Okay part 2 coming up 🙂 (I did say I could at least discuss having a diagnosis of mental illness along with concurrent drug use and/or addiction. Sorry I left out the 'that are being treated with medication' part, because like I said in that 'oops I wrote an essay' post before I've never actually been treated for a dual addiction and mental illness diagnosis - just one or the other, but not both together.

Again obviously I cant speak for all dual diagnosed patients, treated or untreated, but for me I had a bit of mixed relationship with my drug use and being diagnosed with several different flavours of mental health issues. On the one hand I readily accepted a diagnosis of BPD and went into treatment for it, and then continued to use what I'd learnt in treatment to help me at least semi manage my other issues -- but at the same time I was also in a lot of denial about my diagnoses, and frustrated on top of that that I couldn't just magically bootstrap my way out them, therefore the drugs kind of became my default 'blame/excuse' system. So for me a lot of my drug use, deep down, was really about me trying to con myself in a way and remain entrenched in that denial state -- I didn't have a continuing problem with anorexia, I was just extremely underweight, and didn't eat very much because I was using speed or meth...Hallucinations?
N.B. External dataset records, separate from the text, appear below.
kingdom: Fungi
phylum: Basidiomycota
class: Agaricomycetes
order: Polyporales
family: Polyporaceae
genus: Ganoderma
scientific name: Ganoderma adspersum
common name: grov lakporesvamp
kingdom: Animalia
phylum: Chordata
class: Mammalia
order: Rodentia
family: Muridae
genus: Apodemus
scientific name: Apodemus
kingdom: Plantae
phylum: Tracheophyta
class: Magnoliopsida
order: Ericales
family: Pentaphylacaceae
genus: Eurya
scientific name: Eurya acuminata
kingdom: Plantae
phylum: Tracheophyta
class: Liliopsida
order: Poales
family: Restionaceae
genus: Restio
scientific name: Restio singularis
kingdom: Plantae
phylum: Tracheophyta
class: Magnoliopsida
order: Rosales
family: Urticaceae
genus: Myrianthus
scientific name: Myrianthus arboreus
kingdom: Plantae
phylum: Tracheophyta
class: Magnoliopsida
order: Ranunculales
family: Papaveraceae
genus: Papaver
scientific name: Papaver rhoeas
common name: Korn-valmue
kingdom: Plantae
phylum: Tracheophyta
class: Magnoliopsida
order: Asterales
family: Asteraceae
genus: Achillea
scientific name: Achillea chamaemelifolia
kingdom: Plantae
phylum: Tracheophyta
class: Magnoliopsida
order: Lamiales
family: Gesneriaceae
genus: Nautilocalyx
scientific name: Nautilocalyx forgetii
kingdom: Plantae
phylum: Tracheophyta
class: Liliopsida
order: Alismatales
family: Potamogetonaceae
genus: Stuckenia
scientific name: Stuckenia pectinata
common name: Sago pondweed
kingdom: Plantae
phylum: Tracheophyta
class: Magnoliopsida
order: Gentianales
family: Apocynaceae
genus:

What hallucinations? I've just taken too many trips in the last month...Me, depressed? Nah man, I just dropped some E's on the weekend so this is the teary tuesday come down (etc, etc, etc).

It didn't help much that when I did manage to break out of my dichotomous self imposed state of denial whilst still secretively trying to at least do something to manage my symptoms, and actually worked up the nerve to ask for help, that at best I just didn't click with the psychiatrist/therapist from a personality difference point of view, and at worse I somehow managed to end up with the completely incompetent or bat**** insane ones - unfortunately the latter were more common for me than the former. I know I bang on about my current Psychiatrist a fair bit on here, but seriously after dealing with the amount of all round general baulderdash and let downs that I experienced over the years, actually finding a good Psychiatrist was kind of the equivalent of walking out into your back yard and finding a unicorn just randomly standing there - you know you kind of want to start poking it with a stick to see if it's even real.

Anyway, interestingly enough it was when I got off of drugs that I started to accept a lot more that I did have issues I was trying to cover up with my drug use. So for me I guess treating the addiction first would have been the priority, before trying to tackle anything else I wasn't really ready to deal with at that time. But again everyone's an individual, and I can only talk from my own experience.